Comparing two strings can be really fast if their initial segments differ. String comparison is usually implemented with a loop over the characters, immediately returning false if any one of them differs and returning true when all characters have been examined.

If the strings being compared differ in one of their first characters, then such a comparison function would run really fast. If your strings were "random" then this very likely explains why the string comparison route was so fast.

To get the string comparison approach to display its worst case, I suggest testing it by searching for

aaaa [...] aaaab

in a string consisting entirely of a's.

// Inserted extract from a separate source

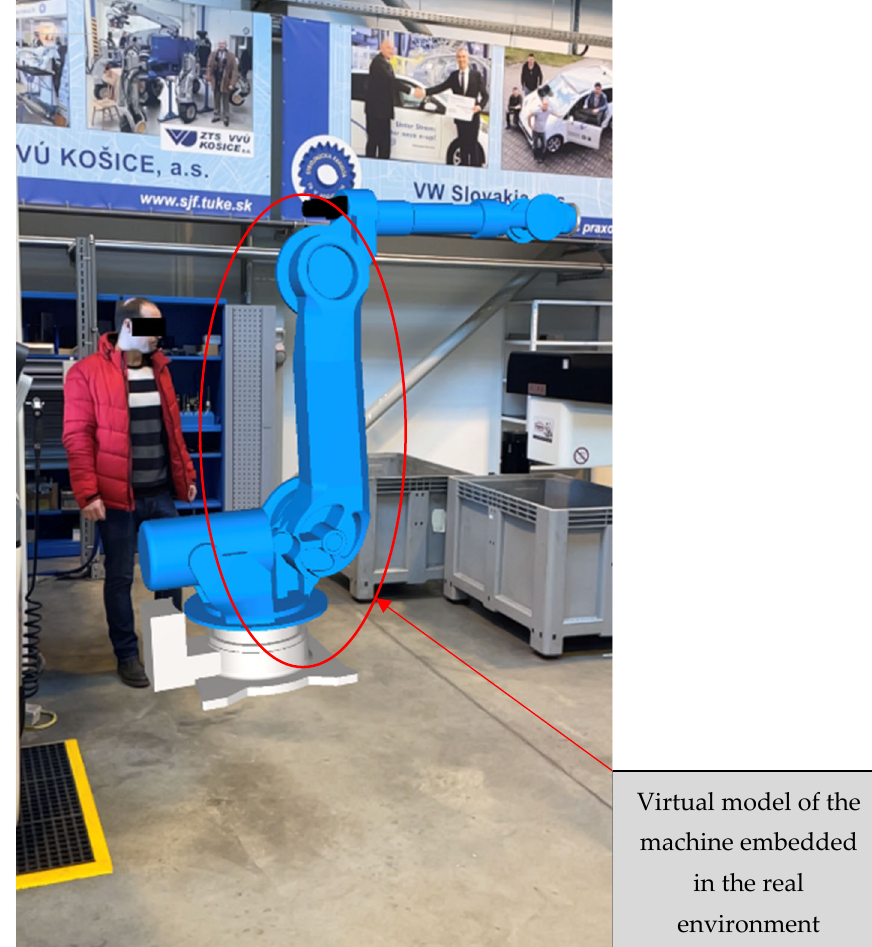
Figure 12. Display of the digital machine model in the real environment.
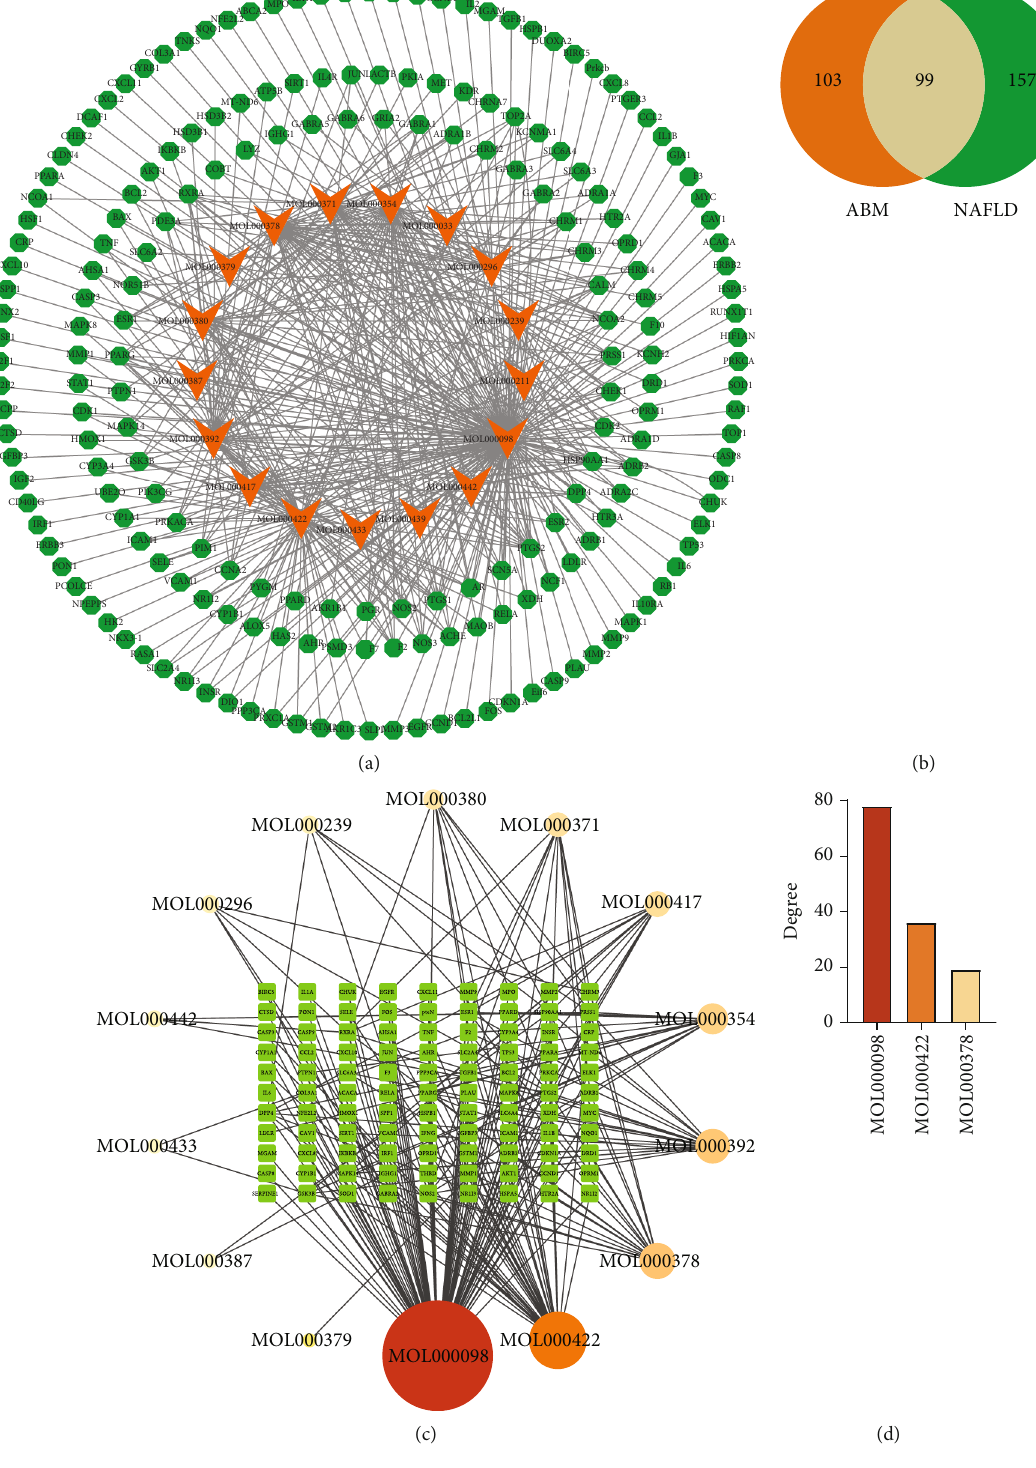
Figure 2: Compound-target network construction. (a) The component-target network of AMB. The orange triangles represent active compounds, and the green nodes represent component-related targets. (b) Venn diagram. The orange part represents the number of AMB targets, and the green part represents the number of NAFLD targets. (c) Compound-NAFLD targets network. The circular nodes represent potential active components in AMB, and the square represents the 99 common targets of AMB and NAFLD. (d) Degree of potential active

This will trigger the worst case every time.

Numbers are double in standard, you can do typed array, overhead comes mainly from missuse of functions, closures and types.

Problem is strictly in JS usage - C has one byte char*, JS uses multibyte.
Optimizing for integers is possible in two scenarios - all operations are truncated or typed arrays are used, otherwise no can do.

Although this is my fav lang, its quirks are heavy...

Also there is one very big problem - modulo operator is defined on doubles, while in the most programming languages it is defined for integers, also sign is expected to be +.
In JS % is defined for double precission - so it is the bottleneck when used with $var$.
Without actually showing the code any guess is valid.

The problem you are suffering is strictly due to implementation, and browser (or node.js or whathever environment you are using) it is not comming from concept, but if you think otherwise, maybe test cases are not reasonable enough.
If you have small amount of strings or they differ on first places - compare is faster as this is built in.

The next step is really looking at your code, as this is not any code review, but JS review - take into account all quirks, types and operations.

Remember that built in sort operate on strings (not doubles), so on the first glance everything should work but it slows somewhere on the type coercion or toString function.
Intermixing strings and numbers is possible, resulting type is not symmetric.

Also take DOM operations in profiling separately - putting your result into DOM context results in repainting and reflow on the whole page.

Try to make local variables and denote $const$ where you can, profile code, if some operation is out of blue too heavy, probable type coercion or prototype chaining kicked in, which is devastating in execution time and makes it impossible to optimize in advance.

If your variables are out of the scope - force them by reference to local variables or rewrite code, try jsperf for similar tasks, try using strict code.